Items extraits

==========

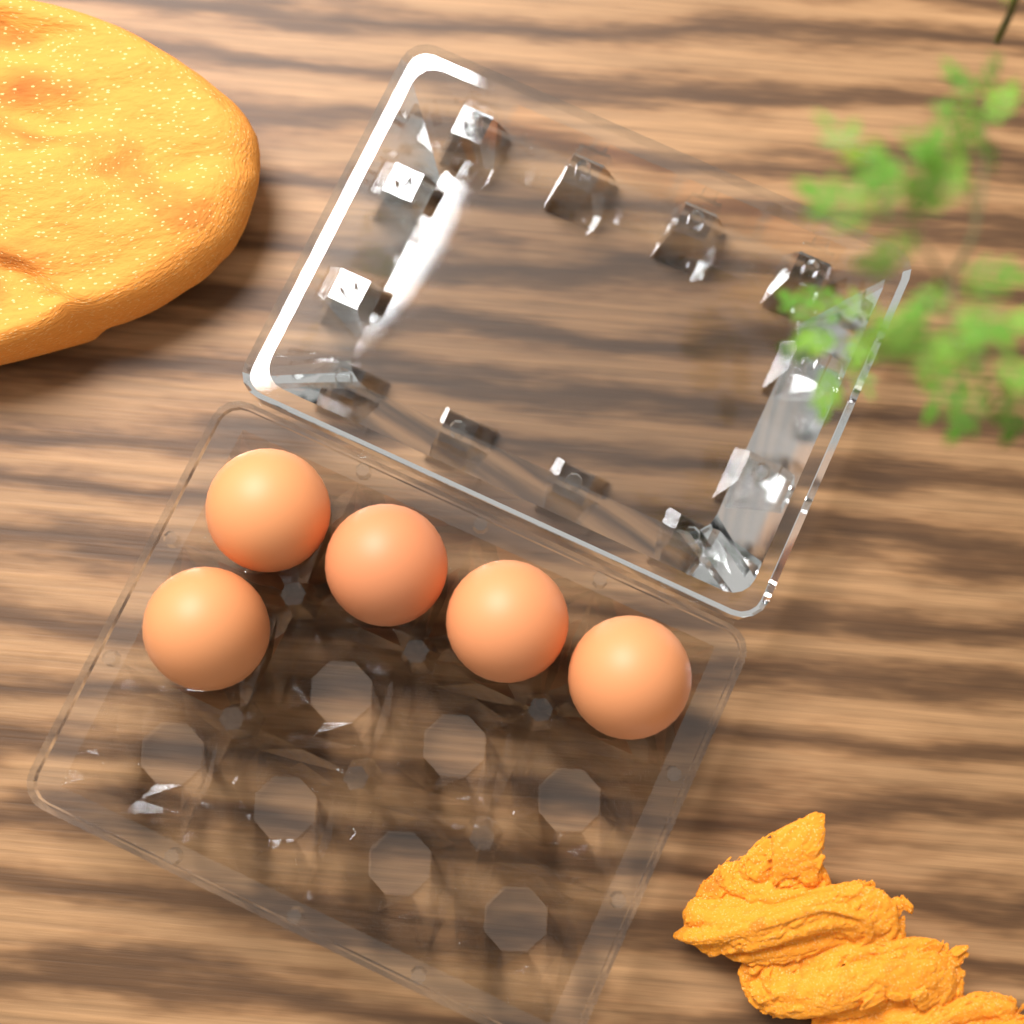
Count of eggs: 5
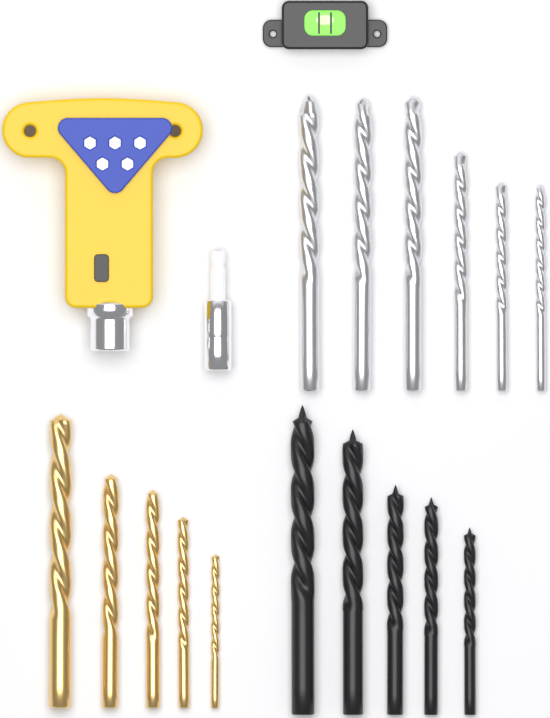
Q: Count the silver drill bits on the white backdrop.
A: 6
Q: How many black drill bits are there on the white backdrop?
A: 5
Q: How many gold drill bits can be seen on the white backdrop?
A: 5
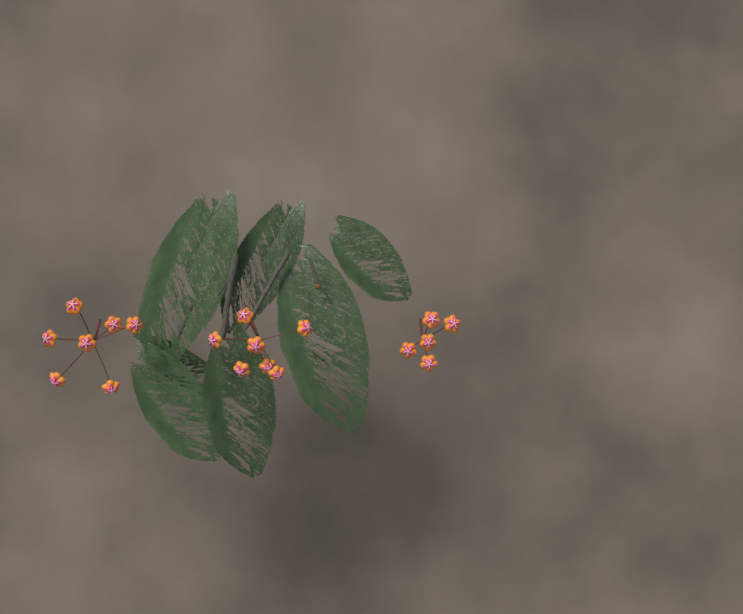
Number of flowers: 19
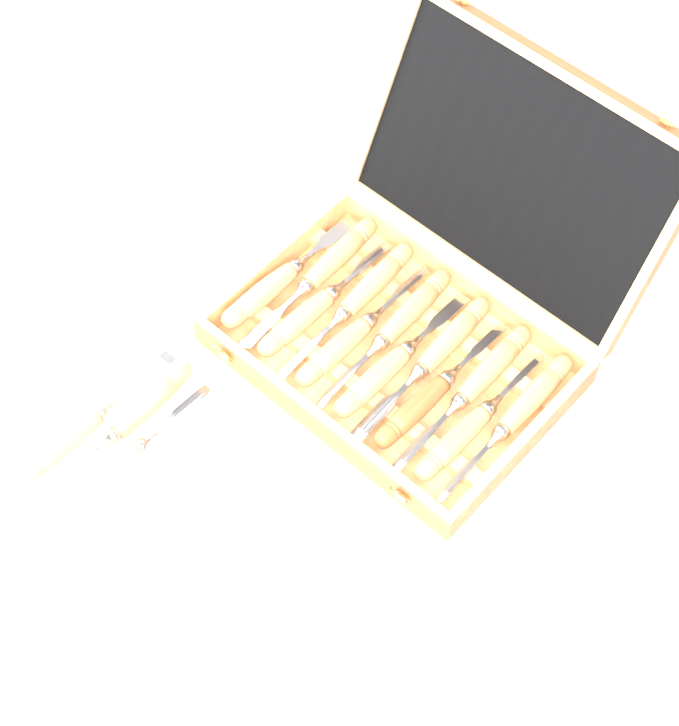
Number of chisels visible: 15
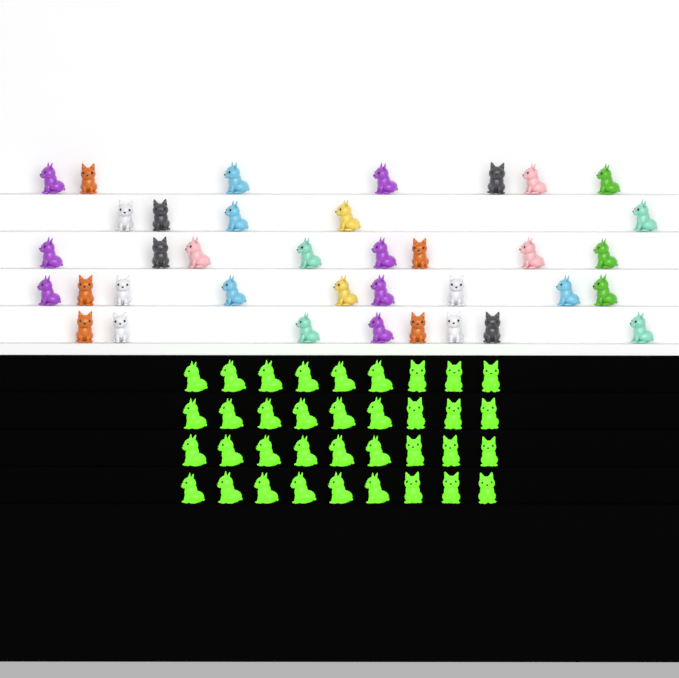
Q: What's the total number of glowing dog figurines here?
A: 36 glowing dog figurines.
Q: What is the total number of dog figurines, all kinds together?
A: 73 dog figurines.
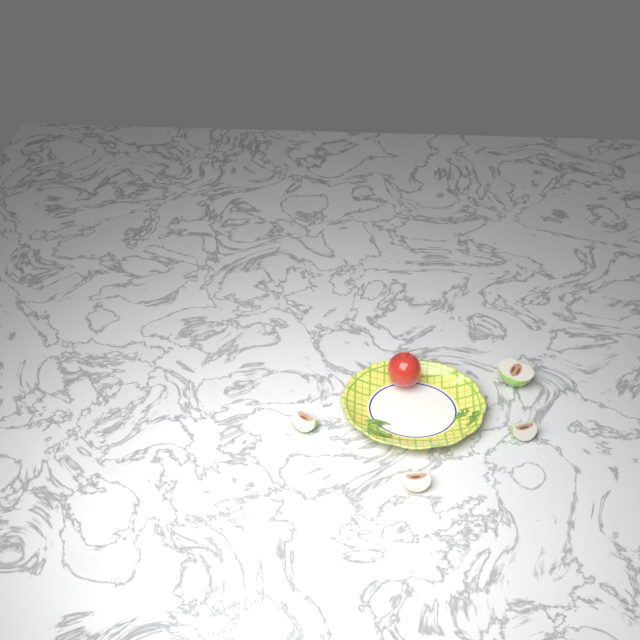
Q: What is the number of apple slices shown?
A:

==========

_Tâche courte_
Renommez « drill bits » en « drill tips » dans l'ensemble des items et reproduisez les lignes sans aucune autre modification. N'incluez pas les images dans votre réponse.

_Le résultat_
Count of eggs: 5
Q: Count the silver drill tips on the white backdrop.
A: 6
Q: How many black drill tips are there on the white backdrop?
A: 5
Q: How many gold drill tips can be seen on the white backdrop?
A: 5
Number of flowers: 19
Number of chisels visible: 15
Q: What's the total number of glowing dog figurines here?
A: 36 glowing dog figurines.
Q: What is the total number of dog figurines, all kinds together?
A: 73 dog figurines.
Q: What is the number of apple slices shown?
A:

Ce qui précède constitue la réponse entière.